#### Job
Reproduce exactly the line with "TRA-227, owner: 梁鹏 -> 杨子轩" and the lines after it. Stop at the last line of the data and include nothing else.

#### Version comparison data
☆ ☆ ☆ ☆
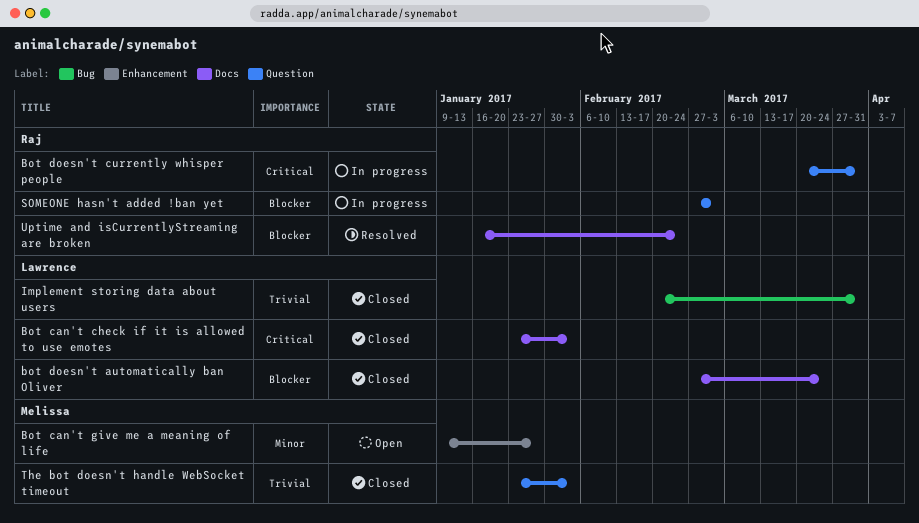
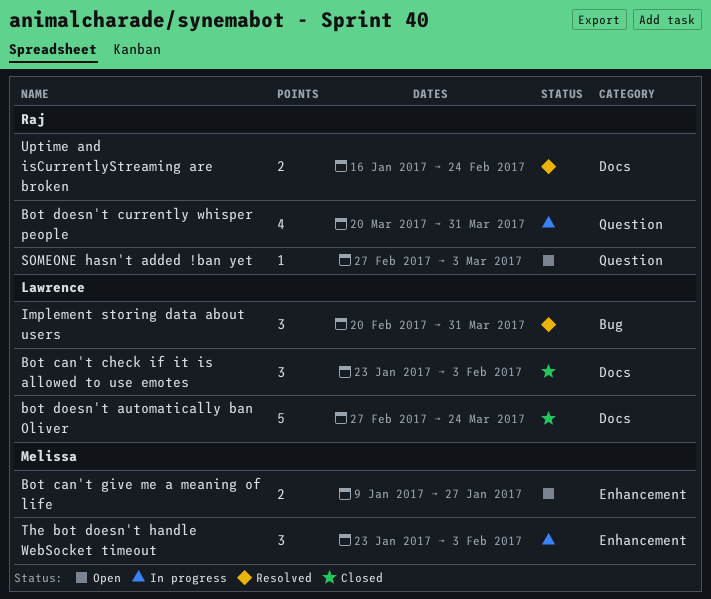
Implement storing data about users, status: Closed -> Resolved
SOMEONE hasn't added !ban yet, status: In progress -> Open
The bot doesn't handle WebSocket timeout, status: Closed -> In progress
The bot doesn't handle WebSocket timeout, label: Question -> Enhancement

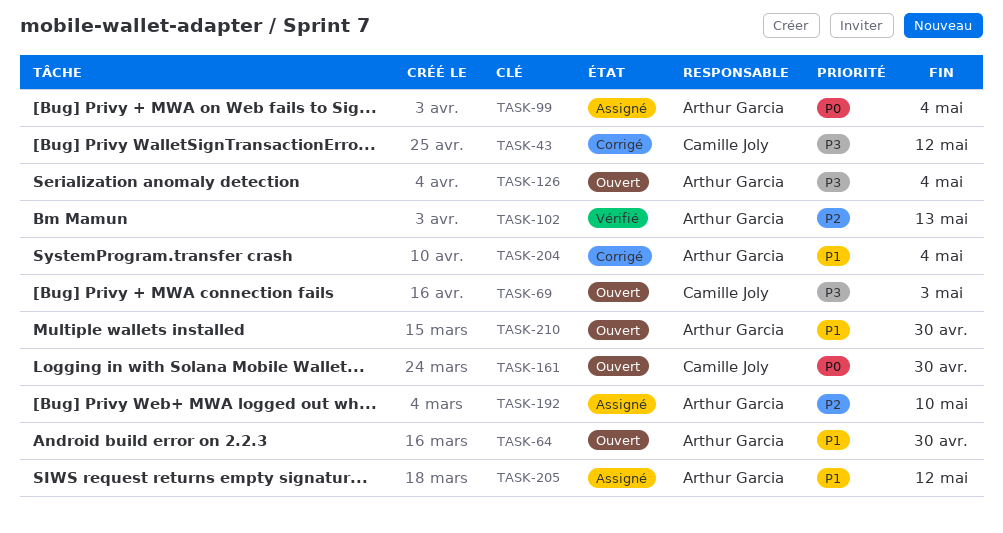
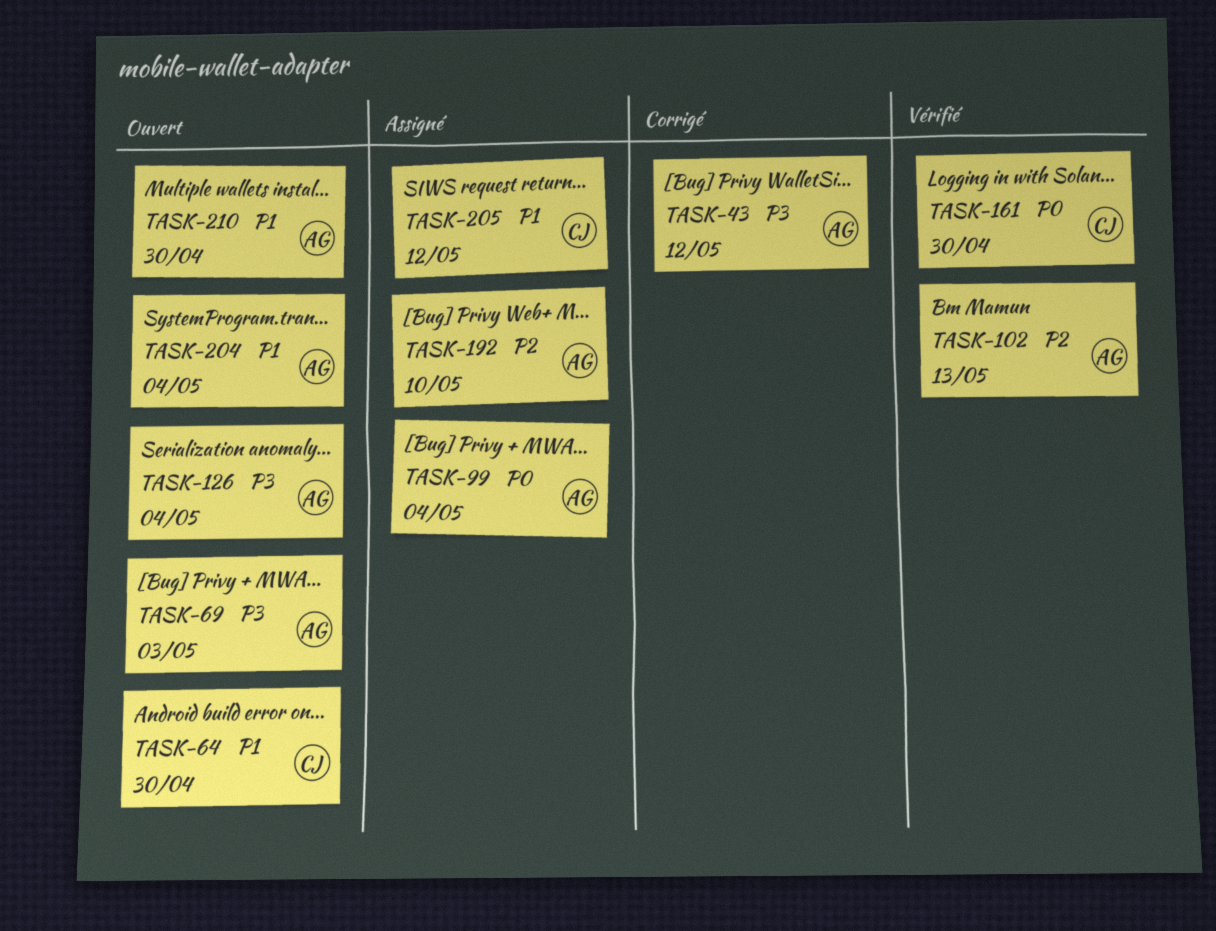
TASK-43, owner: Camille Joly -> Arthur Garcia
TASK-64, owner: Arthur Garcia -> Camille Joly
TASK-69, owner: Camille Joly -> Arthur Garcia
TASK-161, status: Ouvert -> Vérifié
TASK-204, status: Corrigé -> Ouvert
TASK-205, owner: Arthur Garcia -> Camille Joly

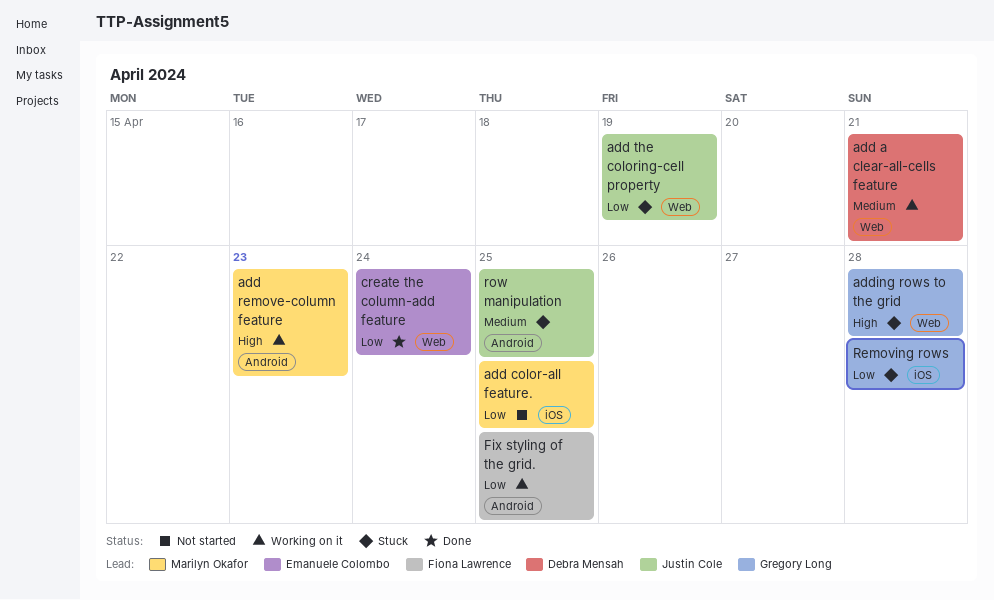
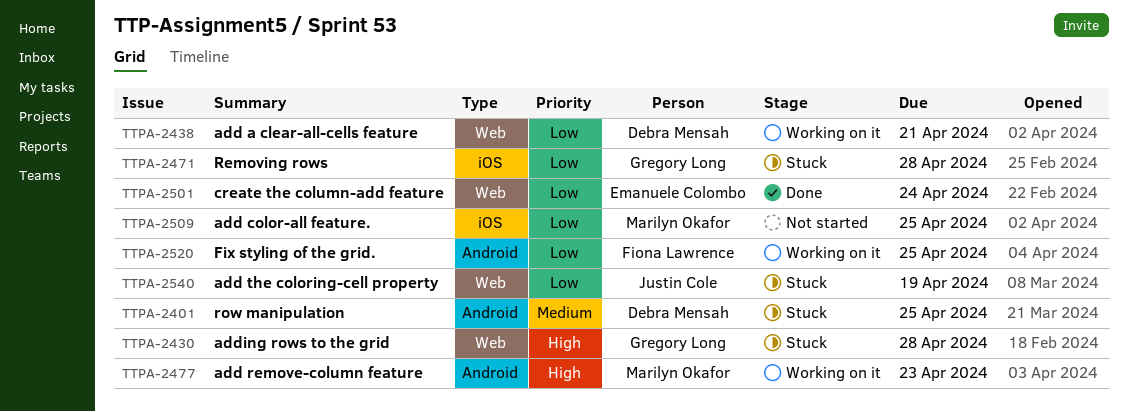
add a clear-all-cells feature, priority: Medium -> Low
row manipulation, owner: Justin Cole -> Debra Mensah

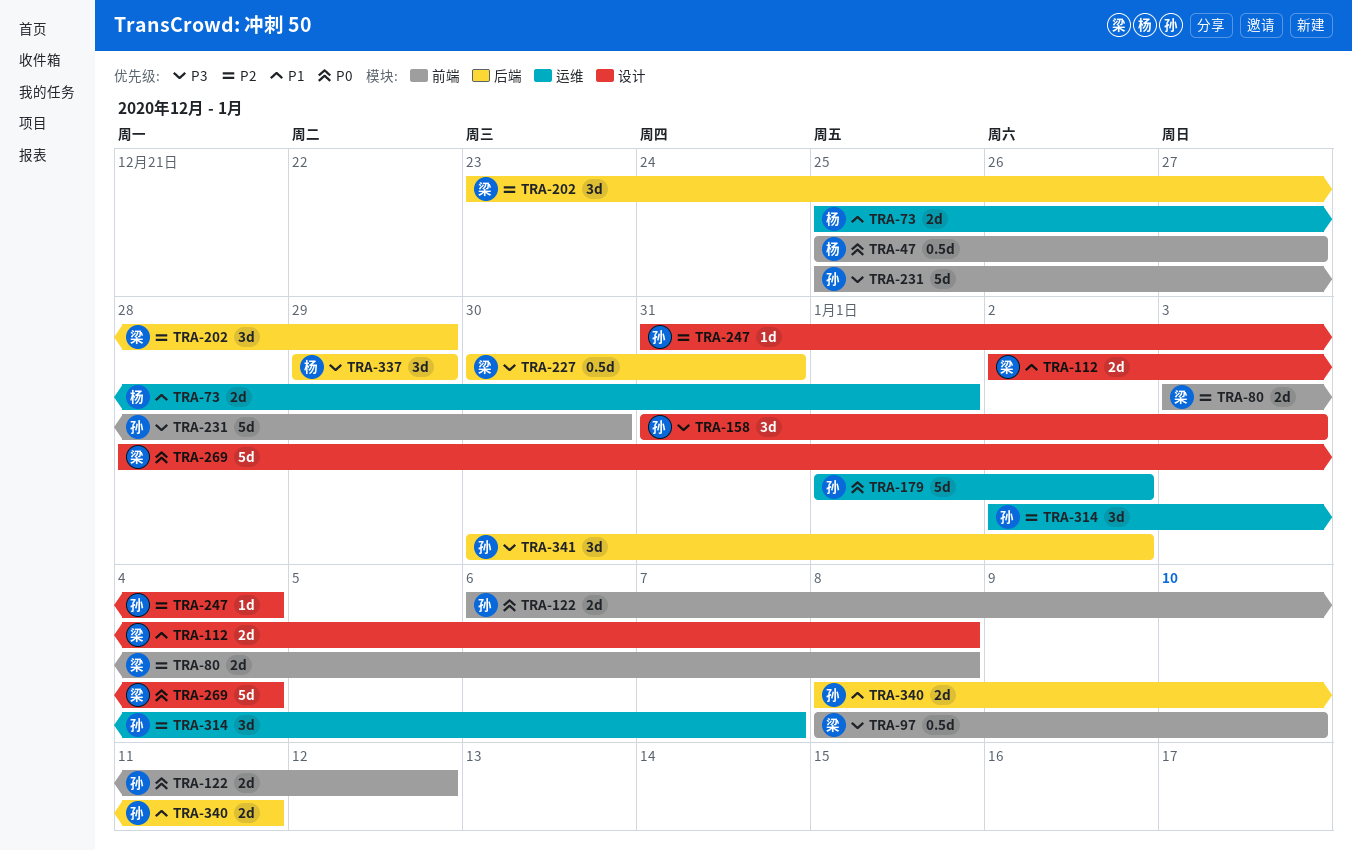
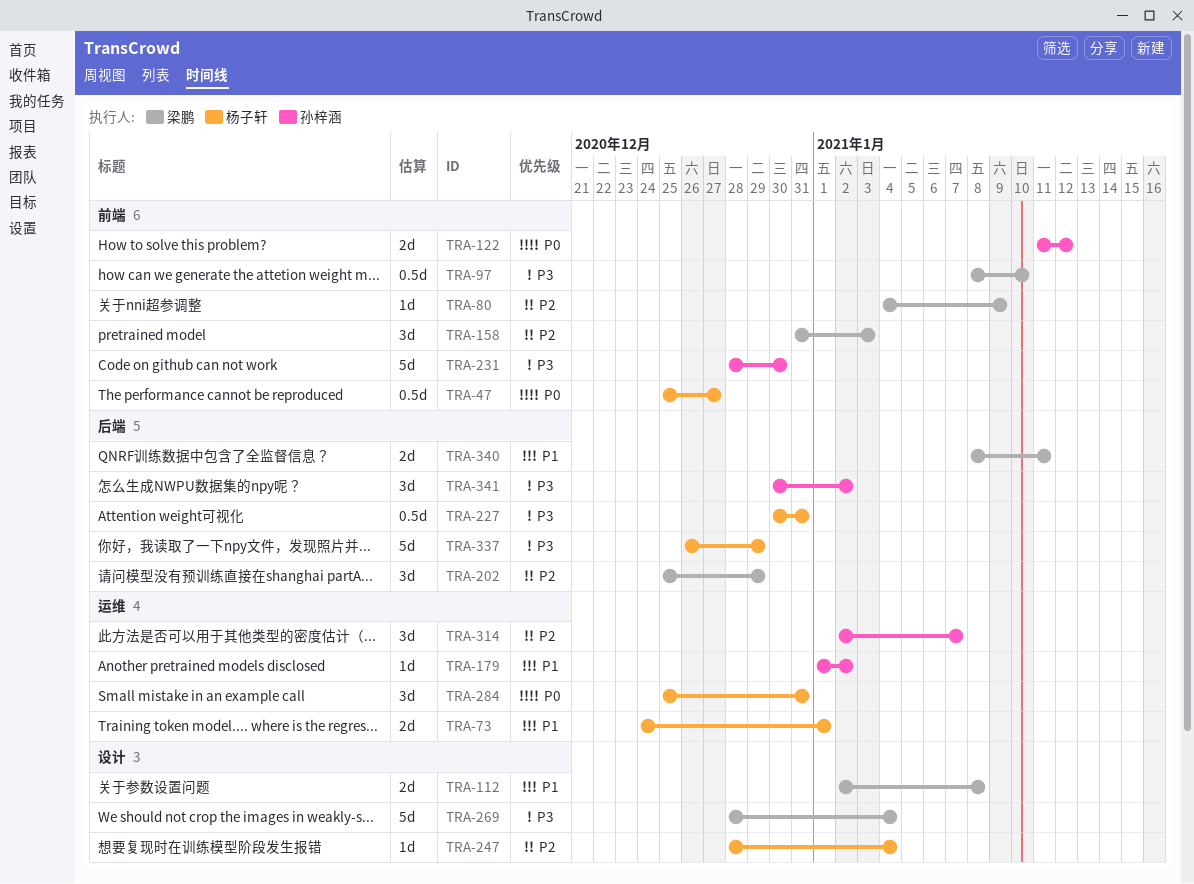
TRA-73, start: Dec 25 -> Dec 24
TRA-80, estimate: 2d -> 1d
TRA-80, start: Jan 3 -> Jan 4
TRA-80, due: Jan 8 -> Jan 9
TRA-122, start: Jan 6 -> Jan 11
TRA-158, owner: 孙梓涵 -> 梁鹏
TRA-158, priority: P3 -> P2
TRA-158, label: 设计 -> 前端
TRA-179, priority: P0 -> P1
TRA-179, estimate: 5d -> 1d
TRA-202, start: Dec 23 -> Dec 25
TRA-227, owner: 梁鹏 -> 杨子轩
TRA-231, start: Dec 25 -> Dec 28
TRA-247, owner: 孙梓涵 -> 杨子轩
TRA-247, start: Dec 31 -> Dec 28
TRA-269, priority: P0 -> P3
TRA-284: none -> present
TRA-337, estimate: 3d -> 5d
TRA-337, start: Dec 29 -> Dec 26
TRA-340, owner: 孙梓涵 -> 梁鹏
☆ ☆ ☆ ☆
#### Output of the exercise
TRA-227, owner: 梁鹏 -> 杨子轩
TRA-231, start: Dec 25 -> Dec 28
TRA-247, owner: 孙梓涵 -> 杨子轩
TRA-247, start: Dec 31 -> Dec 28
TRA-269, priority: P0 -> P3
TRA-284: none -> present
TRA-337, estimate: 3d -> 5d
TRA-337, start: Dec 29 -> Dec 26
TRA-340, owner: 孙梓涵 -> 梁鹏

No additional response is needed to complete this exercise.